SPOILERS for Indiana Jones and the Dial of Destiny
According a conversation between Helena Shaw and Indiana Jones regarding the work of the former’s father, Basil, “Archimedes used two codes. Linear B and Polybius Square.”
Linear B is a syllabic script that was used for writing in Mycenaean Greek, and predates the Greek alphabet by several centuries, with Linear B appearing as early as 1400BC. Its full modern deciphering only took place about 15 years before the 1969 setting of Dial of Destiny. It actually remains the only Bronze Age Aegean script to have been deciphered, with its predecessor Linear A, Cypro-Minoan, and Cretan hieroglyphic still to be unravelled.
The other proclaimed Archimedean ‘code’ is much less mysterious. Technically, the Polybius Square is not a code, but the basis for a cypher – the difference being that a code replaces words, phrases, or sentences with groups of letters or numbers, while a cypher rearranges letters or uses substitutes to disguise the message.

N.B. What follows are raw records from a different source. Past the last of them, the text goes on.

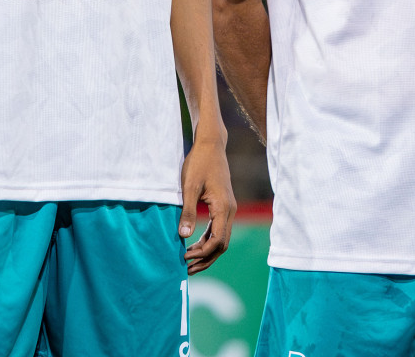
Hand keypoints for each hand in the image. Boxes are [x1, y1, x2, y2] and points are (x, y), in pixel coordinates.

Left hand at [179, 129, 235, 273]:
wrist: (210, 145)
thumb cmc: (199, 163)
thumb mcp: (189, 187)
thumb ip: (188, 212)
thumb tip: (184, 236)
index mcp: (224, 208)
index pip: (217, 241)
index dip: (202, 253)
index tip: (184, 257)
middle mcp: (230, 211)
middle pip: (222, 244)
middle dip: (206, 258)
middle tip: (187, 269)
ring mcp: (229, 209)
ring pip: (222, 238)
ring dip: (207, 252)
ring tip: (190, 262)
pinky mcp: (224, 206)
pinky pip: (219, 229)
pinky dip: (208, 240)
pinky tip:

Furthermore, despite its name, the ‘Polybius Square’ was not actually devised by the historian himself, although Polybius does state that he ‘perfected’ it (Polybius X.45.6). He instead credits its invention to Cleoxenus and Democleitus.
6 The most recent method, devised by Cleoxenus and Democleitus and perfected by myself, is quite definite and capable of dispatching with accuracy every kind of urgent messages, but in practice it requires care and exact attention. 7 It is as follows: We take the alphabet and divide it into five parts, each consisting of five letters. There is one letter less in the last division, but this makes no practical difference. 8 Each of the two parties who are about to signal to each other must now get ready five tablets and write one division of the alphabet on each tablet, and then come to an agreement that the man who is going to signal is in the first place to raise two torches and wait until the other replies by doing the same (Polybius X.45.6-8).
This device sees the letters of the alphabet – Greek in Polybius’ case (and in the version used in Dial of Destiny) – arranged in columns and rows, which are themselves numbered.
This layout can then be the basis for various cypher shifts; for example, without doing anything extra, each letter of this Latin alphabet Polybius Square now has a coordinate, which (while not an overly complicated cypher to unravel) can provide a rudimentary encryption.
Using this, the seemingly jumble of numbers that is 41421113 4312 41513444423345 can be decrypted to read DIAL OF DESTINY.
There are various methods of using this Polybius Square base to provide more layers of encryption.
We can also work with just the letters in the square, adding a straightforward substitution rule to the encryption, such as a column shift. This would see something like the substituting of each letter in the square for that below it in its column. In this example, the ‘message’ DIAL OF DESTINY becomes IOFQ TL IKXYOSD.
Alternatively, a key word or phrase can be inserted into the square to move the letters around, changing their coordinates – an example here uses the key phrase ‘Polybius Square’, with no repeated letters and all the letters of the phrase placed at the beginning with those not in the phrase added at the end in alphabetical order.
1 | 2 | 3 | 4 | 5 | |
1 | P | O | L | Y | B |
2 | I/J | U | S | Q | A |
3 | R | E | C | D | F |
4 | G | H | K | M | N |
5 | T | V | W | X | Z |
So, going through this ‘key phrase’ addition of encryption DIAL OF DESTINY would come out as 43125231 2153 43233215125441.
Other examples of ways to use the Polybius Square include changing the direction of how to read the coordinates, combinations of the methods mentioned above and putting the resultant letter jumble through the cypher more than once.
It must be said thought that the encryption provided by the Polybius Square are not considered all that secure in the modern cryptology. Using substitution and/or pairs of digits can be broken rather easily through frequency analysis. And in the example of Dial of Destiny, Archimedes must have used a simple version of the encryption offered by the Polybius Square for Helena to just read it off the Grafikos without using a pen and paper to decipher it.